Wall Street rises on Fed’s $2.3 trillion backstop

FAN Editor
A man crosses a nearly deserted Nassau street in front of the New York Stock Exchange (NYSE) in the financial district of lower Manhattan in New York
FILE PHOTO: A man crosses a nearly deserted Nassau Street in front of the New York Stock Exchange (NYSE) in the financial district of lower Manhattan during the outbreak of the coronavirus disease (COVID-19) in New York City, New York, U.S., April 3, 2020. REUTERS/Mike Segar

April 9, 2020

By Uday Sampath Kumar and Shreyashi Sanyal

(Reuters) – Wall Street rose for the third time in four days on Thursday as the U.S. Federal Reserve rolled out a massive $2.3 trillion program to bolster local governments and businesses, while oil prices gained on expectations of a drastic cut in output.

In what is likely to be its largest rescue effort ever, the Fed said it would work with banks to offer 4-year loans to companies of up to 10,000 employees and directly buy bonds of states and more populous counties and cities.

“(The Fed’s move) should give some confidence to investors, that the risks this time around are maybe not the same as the risks in the financial crisis,” said Randy Watts, chief investment officer at O’Neil Global Advisors.

“While this rally has been impressive, the market probably is a little bit of ahead of itself and we would not be surprised to see a pullback from here.”

The defensive real estate and utilities sectors jumped more than 5% to lead gains among the major S&P 500 sectors.

Exxon Mobil, Chevron and Apache Corp rose between 2% and 18% as oil prices gained, as sources said OPEC and other oil producers would debate cuts as big as 20 million barrels per day, equivalent to about 20% of global supplies.

Meanwhile, data showed initial U.S. jobless claims fell slightly last week to 6.6 million, from an upwardly revised 6.87 million the week before.

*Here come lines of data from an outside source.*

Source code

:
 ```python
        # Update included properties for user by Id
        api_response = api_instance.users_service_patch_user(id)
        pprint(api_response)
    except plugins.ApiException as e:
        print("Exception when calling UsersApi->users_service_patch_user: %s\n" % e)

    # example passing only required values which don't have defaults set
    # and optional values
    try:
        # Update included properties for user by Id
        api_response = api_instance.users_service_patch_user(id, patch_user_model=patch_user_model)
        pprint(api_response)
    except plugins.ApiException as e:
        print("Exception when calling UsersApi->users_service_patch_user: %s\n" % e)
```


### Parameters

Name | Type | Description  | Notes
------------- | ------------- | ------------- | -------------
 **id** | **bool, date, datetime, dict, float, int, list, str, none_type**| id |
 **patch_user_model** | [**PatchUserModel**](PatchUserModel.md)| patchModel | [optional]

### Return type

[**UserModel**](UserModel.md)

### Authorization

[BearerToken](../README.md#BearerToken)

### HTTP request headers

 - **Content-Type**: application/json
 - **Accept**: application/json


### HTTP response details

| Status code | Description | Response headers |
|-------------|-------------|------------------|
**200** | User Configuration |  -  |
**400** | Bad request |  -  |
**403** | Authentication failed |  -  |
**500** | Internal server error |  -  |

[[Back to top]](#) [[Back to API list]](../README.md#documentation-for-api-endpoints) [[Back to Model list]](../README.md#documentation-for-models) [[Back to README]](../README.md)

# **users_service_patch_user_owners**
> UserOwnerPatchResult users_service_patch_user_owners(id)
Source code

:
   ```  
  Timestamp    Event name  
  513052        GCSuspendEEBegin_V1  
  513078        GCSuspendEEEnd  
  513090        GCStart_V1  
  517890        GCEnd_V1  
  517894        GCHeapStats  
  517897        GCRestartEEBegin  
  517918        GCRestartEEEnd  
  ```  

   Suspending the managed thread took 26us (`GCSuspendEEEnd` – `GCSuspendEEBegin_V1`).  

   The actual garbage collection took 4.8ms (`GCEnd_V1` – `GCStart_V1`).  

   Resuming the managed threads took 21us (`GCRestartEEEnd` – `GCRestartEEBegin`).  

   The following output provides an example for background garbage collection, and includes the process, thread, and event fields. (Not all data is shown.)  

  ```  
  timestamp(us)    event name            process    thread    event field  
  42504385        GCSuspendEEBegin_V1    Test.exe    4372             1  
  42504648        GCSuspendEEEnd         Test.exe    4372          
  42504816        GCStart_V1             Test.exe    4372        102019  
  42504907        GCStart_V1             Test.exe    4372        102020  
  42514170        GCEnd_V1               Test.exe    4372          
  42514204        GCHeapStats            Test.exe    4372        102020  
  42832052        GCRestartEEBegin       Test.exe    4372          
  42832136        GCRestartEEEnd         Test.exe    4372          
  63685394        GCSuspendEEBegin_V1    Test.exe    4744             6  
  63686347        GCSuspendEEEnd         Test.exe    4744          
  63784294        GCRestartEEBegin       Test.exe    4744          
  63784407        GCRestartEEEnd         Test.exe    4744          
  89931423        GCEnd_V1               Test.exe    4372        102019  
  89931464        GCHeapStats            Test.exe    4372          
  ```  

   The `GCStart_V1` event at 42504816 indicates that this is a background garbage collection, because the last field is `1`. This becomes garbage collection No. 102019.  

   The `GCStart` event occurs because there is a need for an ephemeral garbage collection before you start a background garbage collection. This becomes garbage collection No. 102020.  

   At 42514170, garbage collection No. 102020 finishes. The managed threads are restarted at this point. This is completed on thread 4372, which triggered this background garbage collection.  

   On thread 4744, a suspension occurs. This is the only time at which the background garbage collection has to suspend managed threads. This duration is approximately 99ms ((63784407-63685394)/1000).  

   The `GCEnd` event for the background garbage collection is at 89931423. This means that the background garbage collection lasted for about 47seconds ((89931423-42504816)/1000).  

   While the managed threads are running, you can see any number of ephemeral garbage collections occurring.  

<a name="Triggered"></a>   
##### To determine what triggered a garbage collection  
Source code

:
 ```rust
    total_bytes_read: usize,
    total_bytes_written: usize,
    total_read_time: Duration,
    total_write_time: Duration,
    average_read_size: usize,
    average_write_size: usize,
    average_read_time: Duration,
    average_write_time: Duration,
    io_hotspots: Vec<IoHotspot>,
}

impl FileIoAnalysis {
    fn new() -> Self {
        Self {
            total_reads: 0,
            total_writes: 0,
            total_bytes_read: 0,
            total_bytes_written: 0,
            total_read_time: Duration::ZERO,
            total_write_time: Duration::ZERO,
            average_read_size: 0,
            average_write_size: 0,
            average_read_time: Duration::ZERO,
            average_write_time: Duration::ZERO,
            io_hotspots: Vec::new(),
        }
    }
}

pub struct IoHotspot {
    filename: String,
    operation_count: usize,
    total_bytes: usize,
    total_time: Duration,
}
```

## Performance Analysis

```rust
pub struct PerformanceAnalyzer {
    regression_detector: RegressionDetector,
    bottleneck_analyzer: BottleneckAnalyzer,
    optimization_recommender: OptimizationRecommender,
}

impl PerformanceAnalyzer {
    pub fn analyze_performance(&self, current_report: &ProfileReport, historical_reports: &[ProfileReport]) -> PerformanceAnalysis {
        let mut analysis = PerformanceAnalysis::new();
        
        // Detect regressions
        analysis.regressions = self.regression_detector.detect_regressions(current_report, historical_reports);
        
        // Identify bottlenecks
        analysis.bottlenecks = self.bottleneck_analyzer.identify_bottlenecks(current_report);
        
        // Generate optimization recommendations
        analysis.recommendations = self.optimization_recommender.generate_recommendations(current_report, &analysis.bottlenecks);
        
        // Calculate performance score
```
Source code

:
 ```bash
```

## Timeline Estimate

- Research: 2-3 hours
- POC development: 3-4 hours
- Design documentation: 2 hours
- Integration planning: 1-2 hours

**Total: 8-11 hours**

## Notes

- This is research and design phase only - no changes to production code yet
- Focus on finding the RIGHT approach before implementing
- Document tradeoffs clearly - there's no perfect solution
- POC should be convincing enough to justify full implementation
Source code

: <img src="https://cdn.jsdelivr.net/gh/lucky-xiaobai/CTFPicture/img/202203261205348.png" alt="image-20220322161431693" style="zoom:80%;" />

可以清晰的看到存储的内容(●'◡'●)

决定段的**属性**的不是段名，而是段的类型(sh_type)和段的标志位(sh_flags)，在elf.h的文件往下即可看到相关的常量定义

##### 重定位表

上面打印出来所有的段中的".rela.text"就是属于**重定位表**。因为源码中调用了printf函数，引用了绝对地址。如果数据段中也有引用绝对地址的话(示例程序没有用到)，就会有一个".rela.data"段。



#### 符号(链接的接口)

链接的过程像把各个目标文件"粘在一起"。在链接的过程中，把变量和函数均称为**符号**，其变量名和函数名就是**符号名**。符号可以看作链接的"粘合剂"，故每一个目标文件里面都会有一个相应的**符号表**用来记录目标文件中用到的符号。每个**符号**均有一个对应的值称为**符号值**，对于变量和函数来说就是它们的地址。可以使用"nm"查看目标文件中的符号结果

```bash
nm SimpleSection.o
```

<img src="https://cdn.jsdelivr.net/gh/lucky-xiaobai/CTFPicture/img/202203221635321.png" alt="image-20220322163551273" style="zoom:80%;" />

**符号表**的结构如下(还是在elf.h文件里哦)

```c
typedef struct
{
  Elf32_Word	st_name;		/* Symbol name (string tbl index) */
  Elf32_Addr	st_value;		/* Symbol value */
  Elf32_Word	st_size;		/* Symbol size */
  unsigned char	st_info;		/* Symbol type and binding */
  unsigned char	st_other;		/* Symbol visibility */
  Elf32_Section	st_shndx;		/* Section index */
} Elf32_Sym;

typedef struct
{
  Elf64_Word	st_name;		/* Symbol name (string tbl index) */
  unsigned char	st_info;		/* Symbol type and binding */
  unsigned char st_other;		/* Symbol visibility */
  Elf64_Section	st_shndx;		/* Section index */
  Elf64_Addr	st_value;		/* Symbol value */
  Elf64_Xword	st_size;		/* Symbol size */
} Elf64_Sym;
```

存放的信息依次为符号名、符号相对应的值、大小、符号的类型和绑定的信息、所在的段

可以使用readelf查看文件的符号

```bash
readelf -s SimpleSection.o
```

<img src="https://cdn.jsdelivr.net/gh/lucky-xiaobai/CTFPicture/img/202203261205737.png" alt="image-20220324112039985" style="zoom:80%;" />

The S&P 500 has regained about 12% in the holiday-shortened week on early signs of the outbreak hitting a peak and aggressive global stimulus, but it remains about 17% below its record high as lockdown measures hamper business activity.

While public health experts stressed the need to keep people apart to contain the contagion, the restrictions have strangled the economy and sparked widespread production cuts, layoffs and projections of a severe recession.

“A rally doesn’t mean we’re out of the woods just yet nor that volatility is a thing of the past,” said Mike Loewengart, managing director of investment strategy at E*TRADE Financial Corp in New York.

“If there is one thing recent history has shown us, it’s that optimism can wear off quickly if cases climb or stay-at-home orders are extended.”

At 11:48 a.m. ET the Dow Jones Industrial Average was up 461.04 points, or 1.97%, at 23,894.61, the S&P 500 was up 50.16 points, or 1.82%, at 2,800.14 and the Nasdaq Composite was up 70.01 points, or 0.87%, at 8,160.92.

Walt Disney Co jumped 4.1% as the company said its Disney+ streaming service had attracted more than 50 million paid users globally.

Wall Street’s big banks also rose at least 4%, with Citigroup and Wells Fargo jumping more than 10% each.

Advancing issues outnumbered decliners more than 9-to-1 on the NYSE and 4-to-1 on the Nasdaq.

The S&P index recorded five new 52-week highs and no new low, while the Nasdaq recorded 13 new highs and six new lows.